Doug Schoen, a political consultant on Bill Clinton’s 1996 and Hillary Clinton’s 2008 presidential campaigns, gained notice in conservative circles when he co-penned the 2010 WaPo op-ed, “One and Done: To be a great president, Obama should not seek reelection in 2012.” An outspoken and vehement critic of Obama, Schoen is now positing former First Lady Michelle Obama as the 2020 cure for all that ails Democrats.
Schoen remains a Democrat and stalwartly #NeverObama, but he says that he recommends Michelle as the last best hope for Democrats in 2020 in his role as an “analyst.”
Writing at the Hill, Schoen argues :
It cannot be overstated how eagerly the Democrats want to take back the White House in 2020.
The Democrats face many obstacles in this effort, but the greatest threat is the fierce internal divisions within the party.
Two of the leading prospective presidential candidates, Sens. Kamala Harris (D-Calif.) and Elizabeth Warren (D-Mass.), have begun national fundraising operations. Former Vice President Joe Biden has been busy building a national email list to communicate directly with his supporters, and Rep. John Delaney (D-Md.) has already announced his presidential candidacy.
The Democratic Party does not just need a new leader, but a new policy agenda that is aimed at growing our economy, promoting traditional party values and doing more than resisting President Trump at every step.
. . . . This alternative plan requires a new, united opposition, led by a political leader with widespread popularity.The only person I can see accomplishing this would be none other than the party’s most popular political figure: Michelle Obama.
Michelle, Schoen argues, is popular with the American people and as such is a great option to unite the divided and flailing Democratic Party.
Let me be clear: This is not an endorsement. I have been, and still am, critical of Barack Obama’s presidency. Michelle Obama would not be my candidate, and I do not agree with many of the positions I believe she would advance. But as an analyst, Michelle Obama is clearly the Democrats’ best chance to reunite the party and win back the White House in 2020.
Michelle Obama is perceived as a strong, well-qualified leader with immense national popularity. Broadly, the polls show she is respected by the American people and by the near-entirety of the Democratic Party.
Although Michelle Obama has stated that she is not interested in a presidential bid, her appeal and support for her husband remain robust.
According to the January 2017 USA Today/Gallup poll, Michelle Obama left the White House with a 68 percent favorability rating, compared with 58 percent for President Obama and 61 percent for Vice President Biden.
. . . . Just last month, Public Policy Polling found there to be “significant yearning for a return to the days of President Obama,” with 52 percent of voters saying they wish Barack Obama was still president, and only 39 percent preferring president Trump.
In fact, in a series of hypothetical match-ups between leading Democrats and President Trump, Barack Obama’s 52 percent represents the highest level of support, outnumbering Bernie Sanders, Joe Biden and Elizabeth Warren in particular.

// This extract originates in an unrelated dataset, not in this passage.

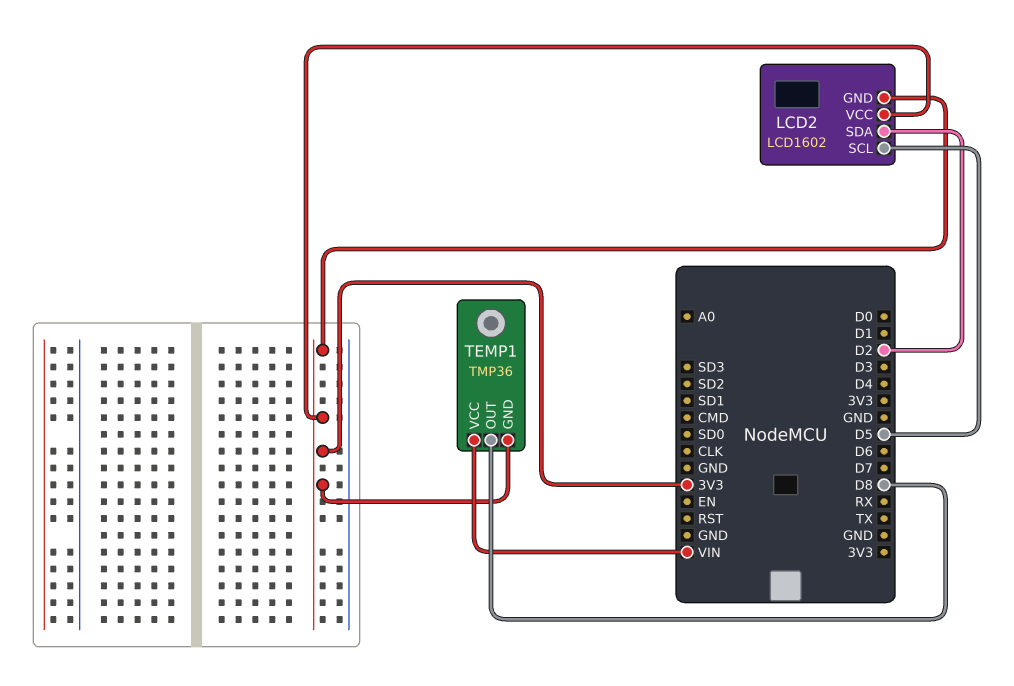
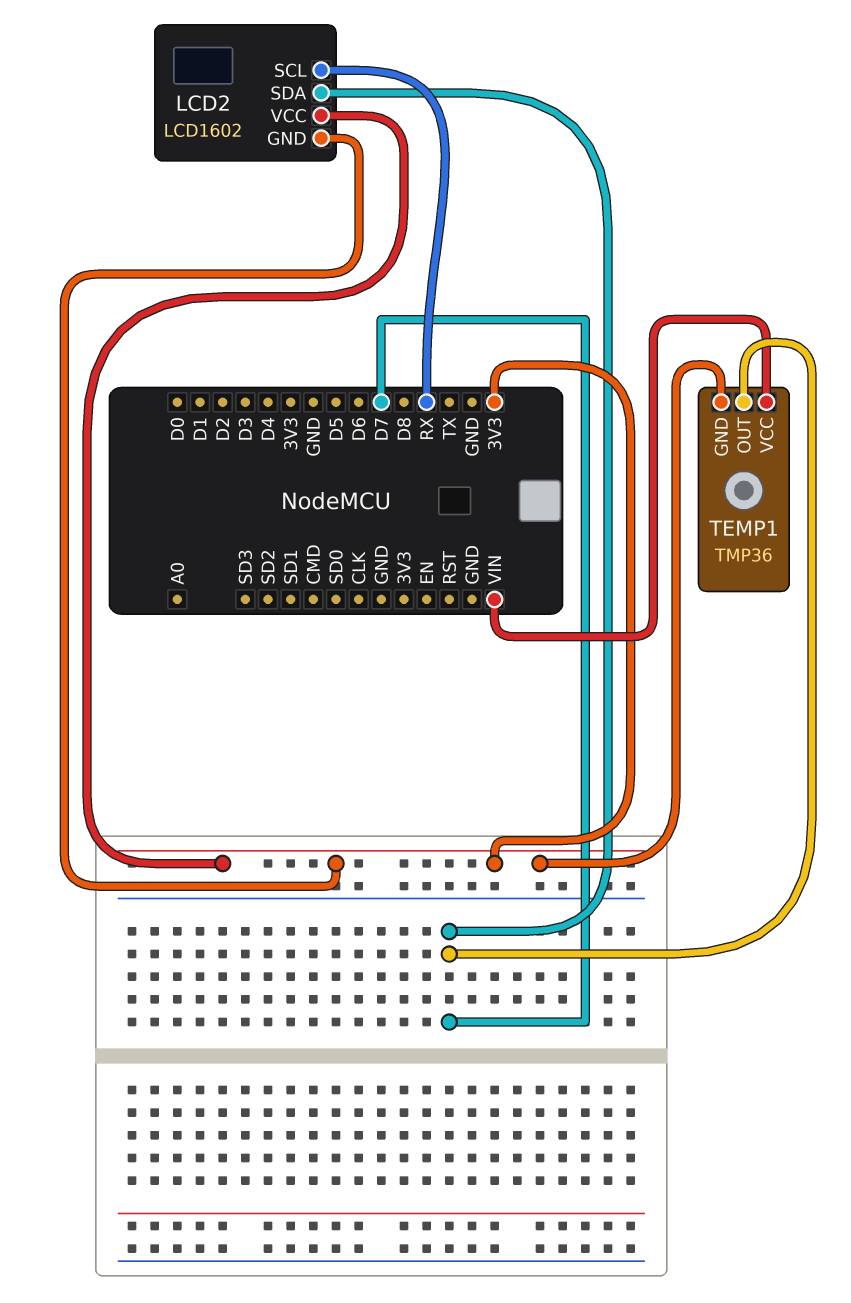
LCD2 pin SCL: D5 -> RX
LCD2 pin SDA: D2 -> D7
TEMP1 pin OUT: D8 -> D7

This data makes it clear that President Obama, or at the very least a candidate intimately associated with his tenure, would have a better chance at defeating President Trump than any of the 2020 hopefuls.
Michelle’s favorability rating, however, is based on her role as First Lady, not as a potential president.
Schoen concludes with the strong assertion that “Michelle Obama stands a cut above the rest as the only prospective candidate who can bring the party together, rebuild the Obama coalition, win back the Midwest and, thus, win the presidency.”
Should she seriously consider a 2020 run for the White House, the GOP ads practically write themselves. From her “hashtag diplomacy” to images of her sneering and snootily looking down her nose at anyone and everyone to her horrendously unpopular school lunch crusade, Michelle won’t wear well with the American public.